Now the Government inherits all this hatred by proposing to be the sole landlord in Ireland. Therefore, England is reaping the whirlwind where Mr. Gladstone sowed the wind.
This does not appear to me to be sound statesmanship. An open hatred of the Government has been instilled into the brain of thousands of Irish children side by side with a more hypocritical hatred of the landlord. Now that these two are to be combined in one passion, and that directed against the receiver of rent, matters do not present a promising outlook.
If the Government sell up those tenants who do not pay rent in years to come, no Irish occupiers of the property will be obtainable.
If English tenants be imported, the latter had better insist on coats of mail for themselves, and on life insurance policies in favour of the nearest relatives they leave behind in England.
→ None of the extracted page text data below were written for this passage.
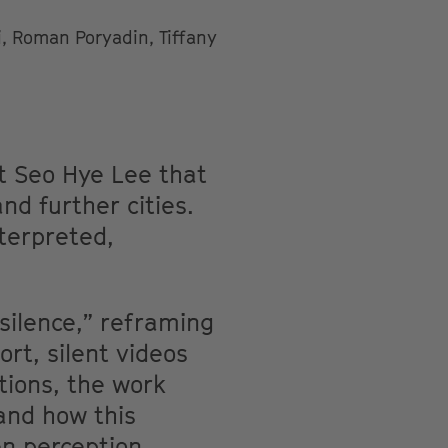
, Roman Poryadin, Tiffany
st Seo Hye Lee that
d further cities.
terpreted,
silence,” reframing
rt, silent videos
tions, the work
and how this
en perception,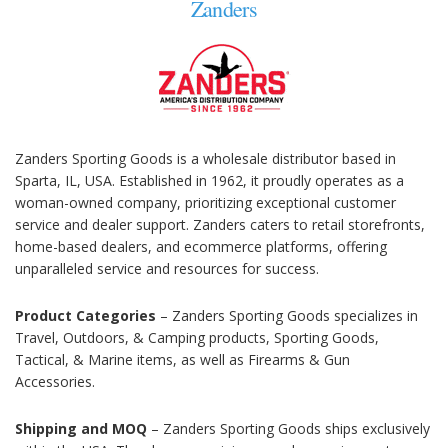
Zanders
Zanders Sporting Goods is a wholesale distributor based in
Sparta, IL, USA. Established in 1962, it proudly operates as a
woman-owned company, prioritizing exceptional customer
service and dealer support. Zanders caters to retail storefronts,
home-based dealers, and ecommerce platforms, offering
unparalleled service and resources for success.
Product Categories
– Zanders Sporting Goods specializes in
Travel, Outdoors, & Camping products, Sporting Goods,
Tactical, & Marine items, as well as Firearms & Gun
Accessories.
Shipping and MOQ
– Zanders Sporting Goods ships exclusively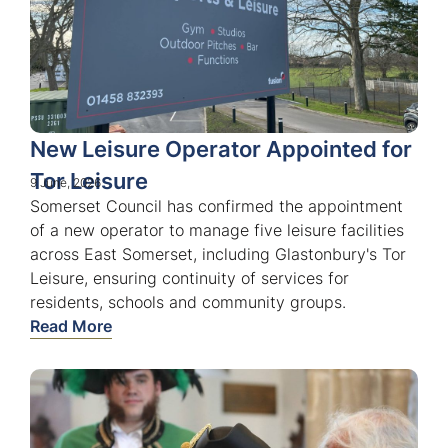
New Leisure Operator Appointed for
Tor Leisure
9 June, 2026
Somerset Council has confirmed the appointment
of a new operator to manage five leisure facilities
across East Somerset, including Glastonbury's Tor
Leisure, ensuring continuity of services for
residents, schools and community groups.
Read More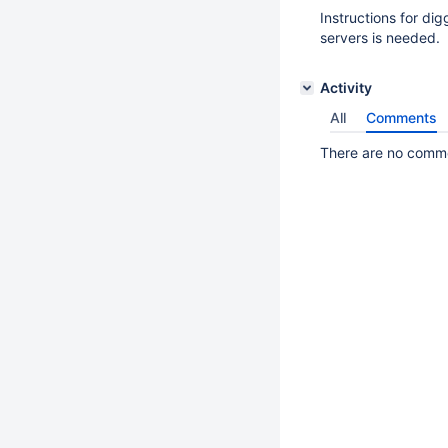
Instructions for dig
servers is needed.
Activity
All
Comments
There are no commen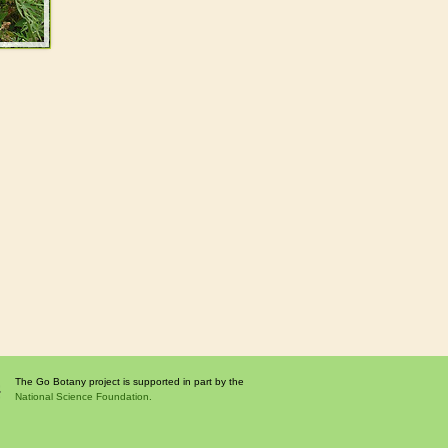
The Go Botany project is supported in part by the
National Science Foundation.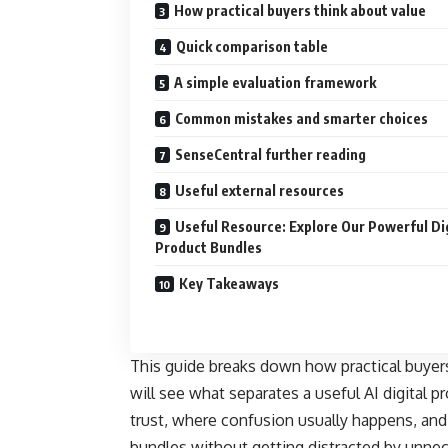
How practical buyers think about value
Quick comparison table
A simple evaluation framework
Common mistakes and smarter choices
SenseCentral further reading
Useful external resources
Useful Resource: Explore Our Powerful Di
Product Bundles
Key Takeaways
This guide breaks down how practical buyers 
will see what separates a useful AI digital 
trust, where confusion usually happens, and
bundles without getting distracted by unnec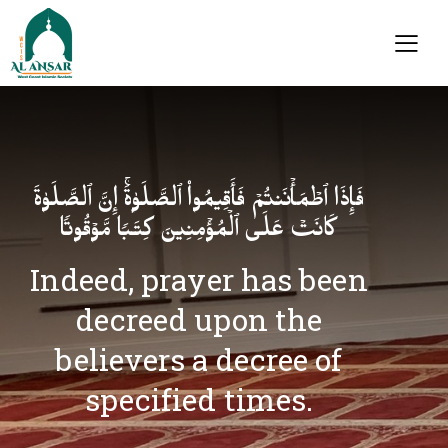
فَإِذَا ٱطۡمَأۡنَنتُمۡ فَأَقِیمُوا۟ ٱلصَّلَوٰةَۚ إِنَّ ٱلصَّلَوٰةَ
كَانَتۡ عَلَى ٱلۡمُؤۡمِنِینَ كِتَـٰبࣰا مَّوۡقُوتࣰا
Indeed, prayer has been
decreed upon the
believers a decree of
specified times.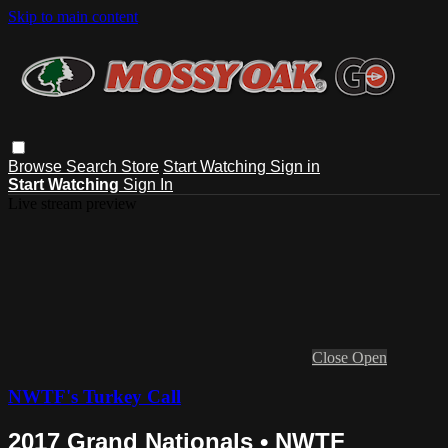
Skip to main content
Browse
Search
Store
Start Watching
Sign in
Start Watching
Sign In
Live stream preview
Close
Open
NWTF's Turkey Call
2017 Grand Nationals • NWTF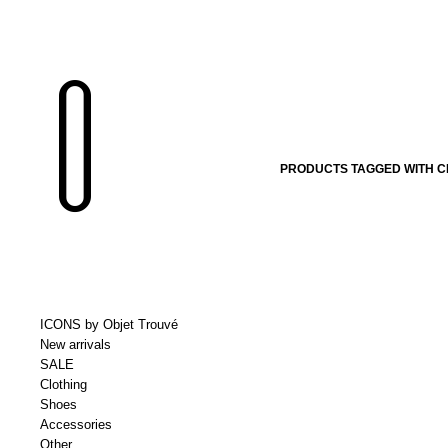
PRODUCTS TAGGED WITH C
ICONS by Objet Trouvé
New arrivals
SALE
Clothing
Shoes
Accessories
Other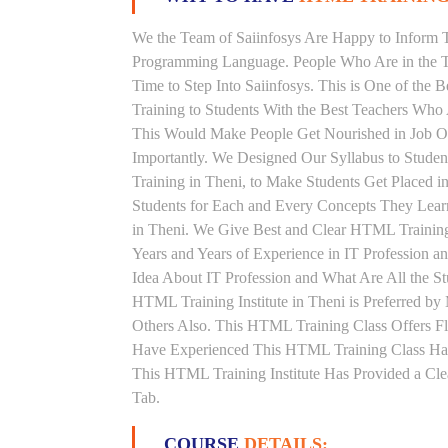
We the Team of Saiinfosys Are Happy to Inform 
Programming Language. People Who Are in the T
Time to Step Into Saiinfosys. This is One of th
Training to Students With the Best Teachers Who
This Would Make People Get Nourished in Job Ori
Importantly. We Designed Our Syllabus to Stud
Training in Theni, to Make Students Get Placed 
Students for Each and Every Concepts They Lear
in Theni. We Give Best and Clear HTML Trainin
Years and Years of Experience in IT Profession
Idea About IT Profession and What Are All the 
HTML Training Institute in Theni is Preferred b
Others Also. This HTML Training Class Offers Fl
Have Experienced This HTML Training Class Ha
This HTML Training Institute Has Provided a Cle
Tab.
COURSE
DETAILS: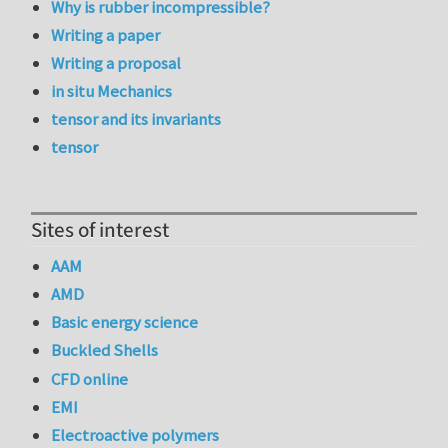
Why is rubber incompressible?
Writing a paper
Writing a proposal
in situ Mechanics
tensor and its invariants
tensor
Sites of interest
AAM
AMD
Basic energy science
Buckled Shells
CFD online
EMI
Electroactive polymers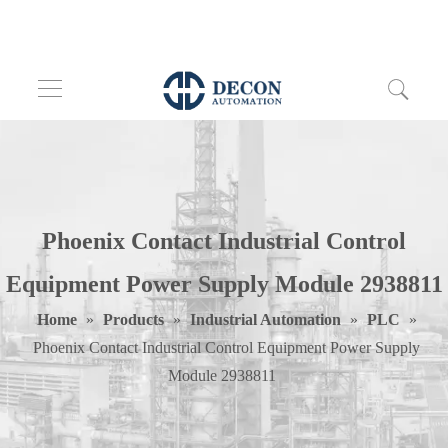
Phoenix Contact Industrial Control
Equipment Power Supply Module 2938811
Home
»
Products
»
Industrial Automation
»
PLC
»
Phoenix Contact Industrial Control Equipment Power Supply
Module 2938811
That reminds me of a story.
Sir Denis Fitzpatrick and his daughter were making a tour of the Kerry fjords some years ago, and the lady asked a boatman on Caragh Lake, what would happen to a tenant who took an evicted farm.
The reply was:—
'I don't think he'd do it again, Miss, leastways it's in the next world alone he'd have the chance of making such a fool of himself.'
This may be commended to any unsophisticated English who contemplate Hibernian immigration as a prospective way of cheaply obtaining that once popular bait of Mr. Jesse Collins, three acres and a cow.